# Sannie's



## mrj567 (Jul 21, 2012)

I've been reading through these and haven't seen Sannie's mentioned. I ordered on the 11th, the fem mix. The fem mix consists of 2 Sugar Punch, 2 Shackzilla, & 2 Killing Fields for 50 bucks. 

I received my parcel today, which is 10 days shipped from Netherlands. And I got 2 Mad Shack as freebies! As far as stealth goes, they were very sneaky 

I was wondering if any of you have ever grew any of Sannie's stuff, if so how was it? I'll most likely be starting a journal, so look out for that! As of now I just have them in the propagator, so nothing exciting yet..


----------



## umbra (Jul 22, 2012)

I've grown a few strains from Sannie and his buddy BCO. Kolossus, killing fields, new blue diesel, cheeseberry haze, chocolate rain, chocolate mix, chem d x true blueberry, and extrema. They were all excellent. BCO's chocolate berry is still 1 of my favs.


----------



## mrj567 (Jul 22, 2012)

> **WHAT THE TASK REQUIRES**
Carry on the forum thread about Sannie's seeds from the point where it stops.

> **STORED ROWS**

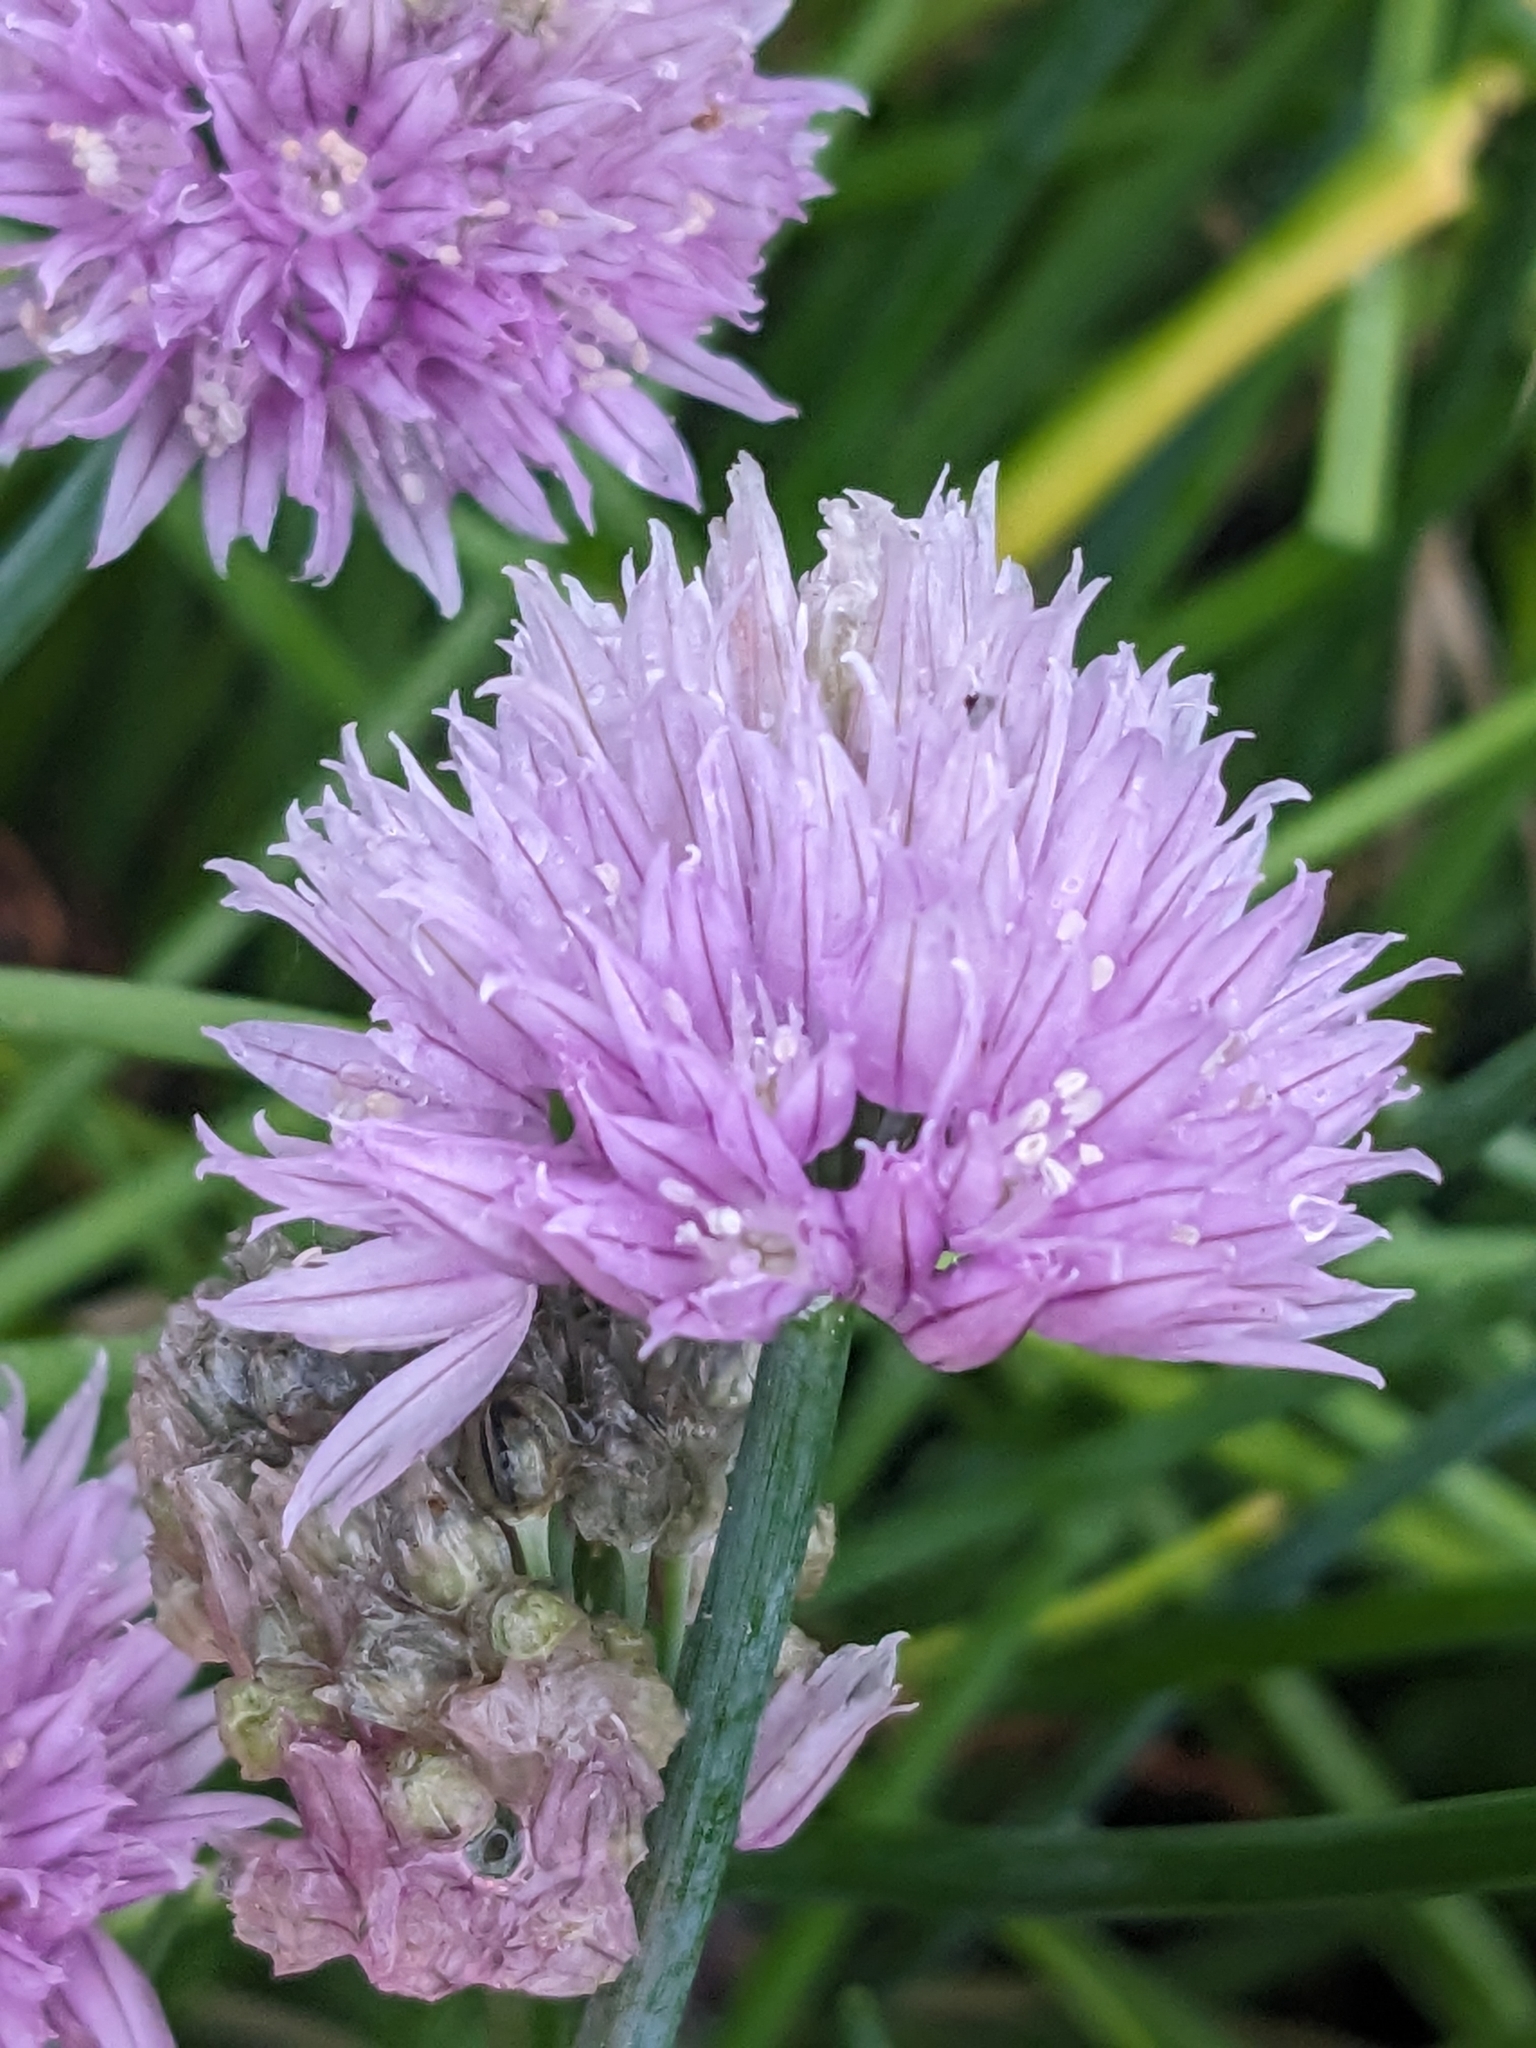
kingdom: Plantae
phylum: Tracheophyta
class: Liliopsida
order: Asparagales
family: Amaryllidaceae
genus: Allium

...

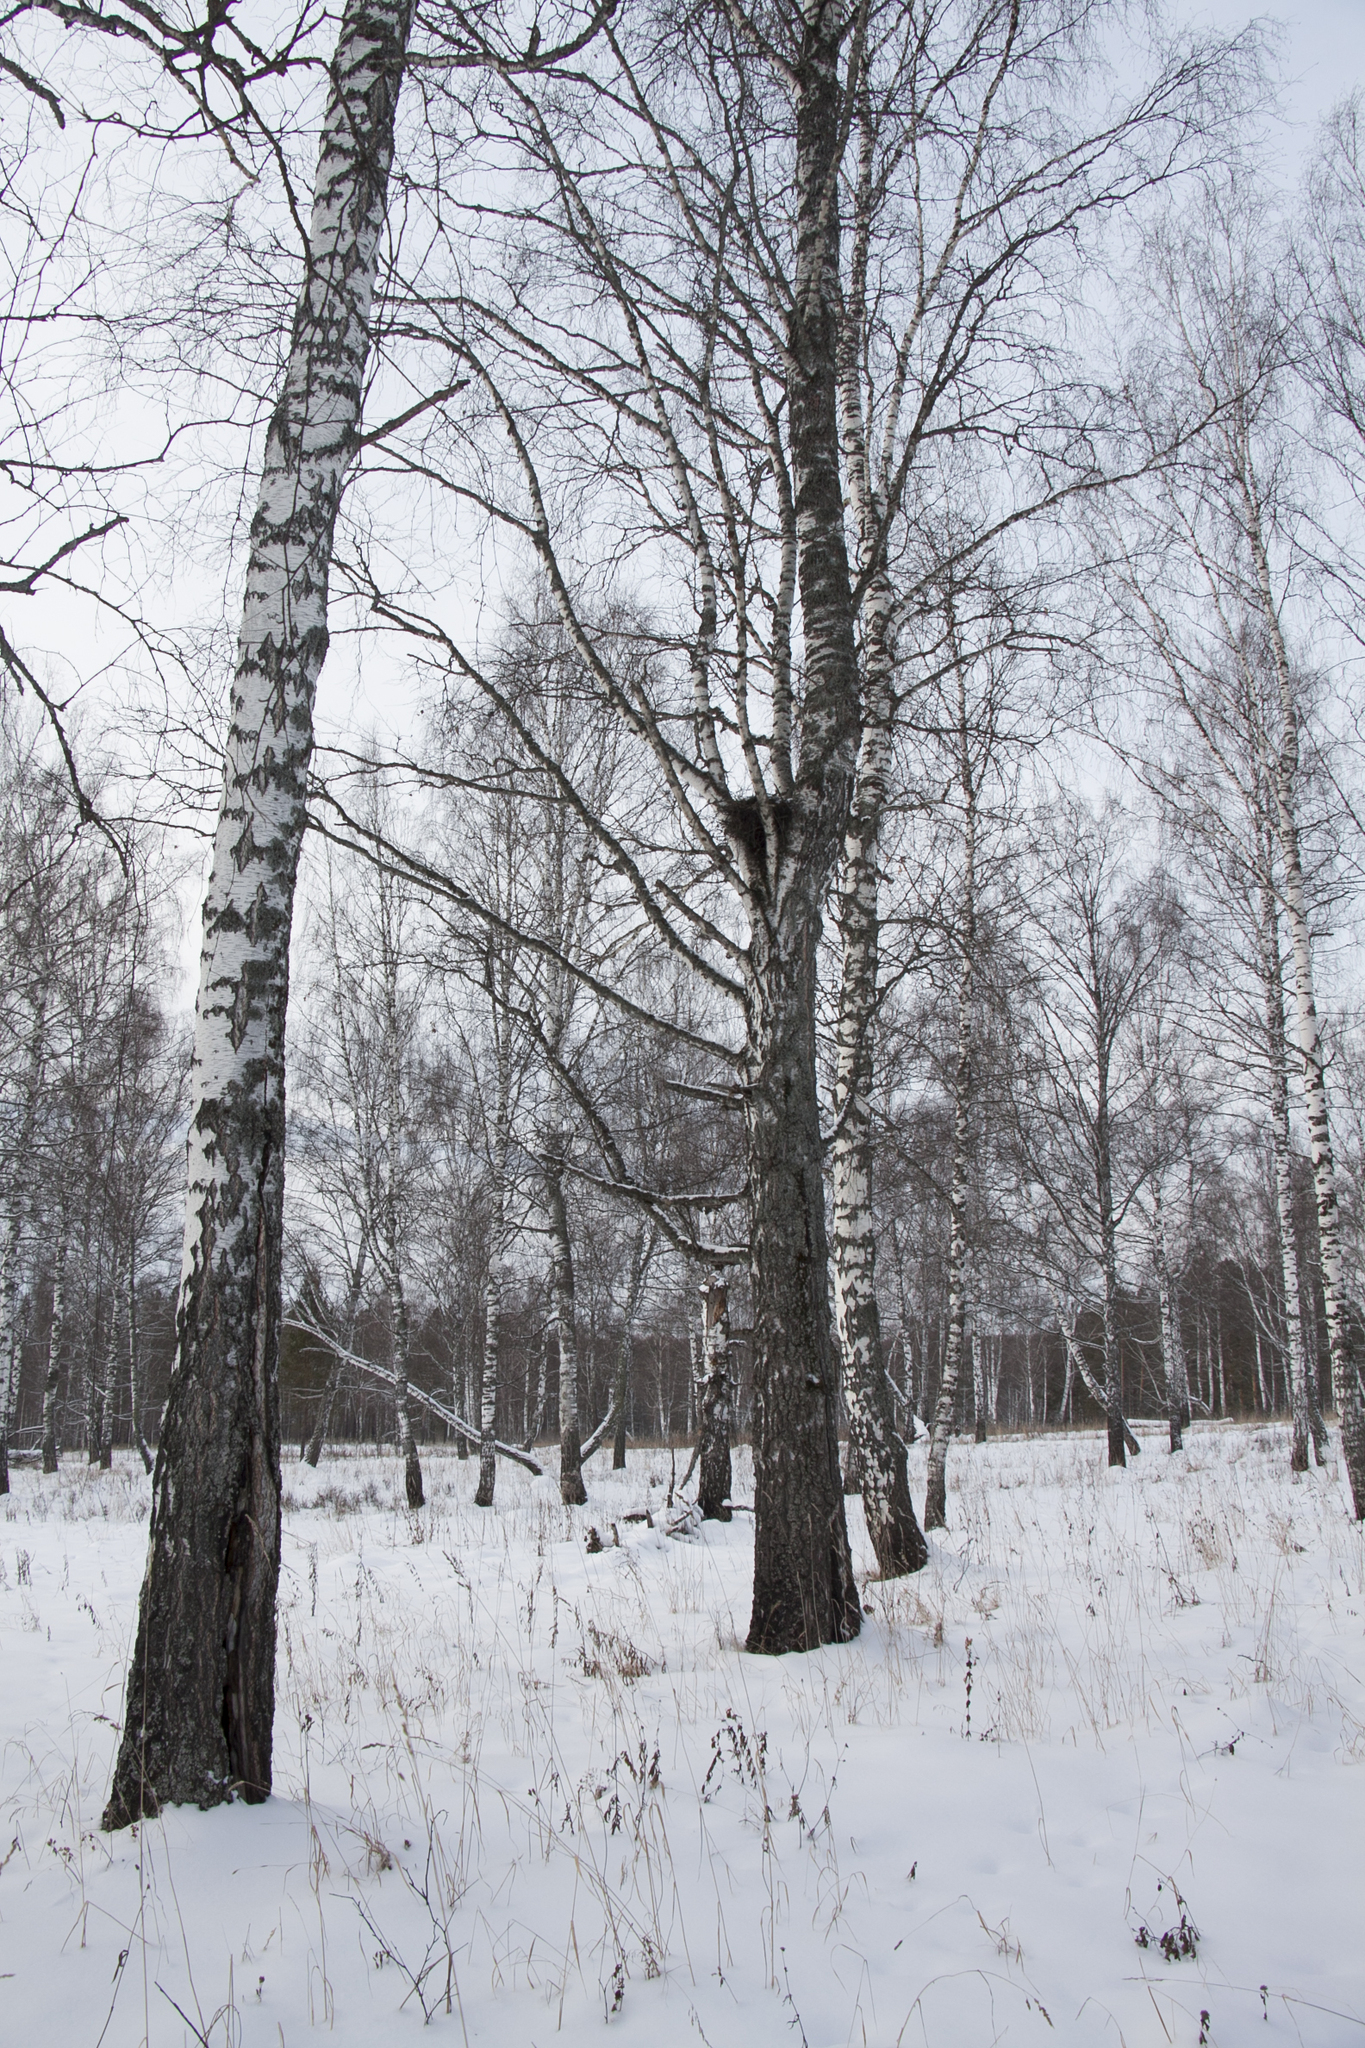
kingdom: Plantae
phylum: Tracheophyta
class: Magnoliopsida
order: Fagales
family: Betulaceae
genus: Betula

> **RESULT OF THIS TASK**
I'll have to try that one next time. I tried to order extrema, but they were sold out. Same with Herijuana IBL, both sounded really good too!


----------



## stickywicked (Jul 28, 2012)

How smart is it to talk about how they do?


----------



## dman1234 (Jul 28, 2012)

stickywicked said:
			
		

> How smart is it to talk about how they do it?



Its not smart at all, especially on the internet, IMO we shouldnt reveal stealth shipping methods, _The first rule of Fight Club_ is: You do not talk about Fight Club.


----------



## amw (Aug 24, 2012)

amen brothers and sisters remember anybody could be watching ! sannies has great stealth methods but not for long if we dont keep our mouths shut and eyes open!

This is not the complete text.